# Is their a cuda namespace equivalent of Mat::dot for GpuMat's?

Hello, I am currently translating various sections of a registration algorithm to the cuda:: namespace - make use of our lab titan. The code has a Mat::dot product, for which, I believe is just a standard vector dot product - summation of element-wise multiplication of the two vectors. When I compute a couple of small matrices, the results are the same as calculated by hand. However, there seems to be no GpuMat.dot(), or anything equivalent in the cuda namespace for performing the dot product. Also, the results am getting when I try larger matricies vary from the Mat.dot(), and I am struggling to understand how it is calculated, so I can replicate it with cubla's or the like if need be.

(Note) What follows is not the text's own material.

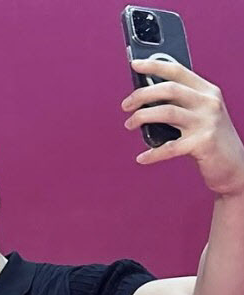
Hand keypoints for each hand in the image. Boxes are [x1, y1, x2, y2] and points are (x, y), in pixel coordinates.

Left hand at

The code in the repo for Mat::dot is

```
double Mat::dot(InputArray _mat) const
{
Mat mat = _mat.getMat();
int cn = channels();
DotProdFunc func = getDotProdFunc(depth());
CV_Assert( mat.type() == type() && mat.size == size && func != 0 );
if( isContinuous() && mat.isContinuous() )
{
size_t len = total()*cn;
if( len == (size_t)(int)len )
return func(data, mat.data, (int)len);
}
const Mat* arrays[] = {this, &mat, 0};
uchar* ptrs[2];
NAryMatIterator it(arrays, ptrs);
int len = (int)(it.size*cn);
double r = 0;
for( size_t i = 0; i < it.nplanes; i++, ++it )
r += func( ptrs[0], ptrs[1], len );
return r;
}
```

But, where and what is `func()`

? I cant locate it in the repo.
The description in the documentation:
"The method computes a dot-product of two matrices. If the matrices are not single-column or single-row vectors, the top-to-bottom left-to-right scan ordering is used to treat them as 1D vectors. The vectors must have the same size and type. If the matrices have more than one channel, the dot products from all the channels are summed together."
Seems to suggest that, if dot is called on two images, so multi-row vectors, the function performs the calculation
A[i] * B[j], so takes a row vector from A, a column vector from B and multiplies to get a Scalar, if so, the result would be a single-row vector, which it them performs a final summation over?

If their is a cuda version that replicates its function, that would be perfect, otherwise, if someone could explain how the computation is performed that would be great!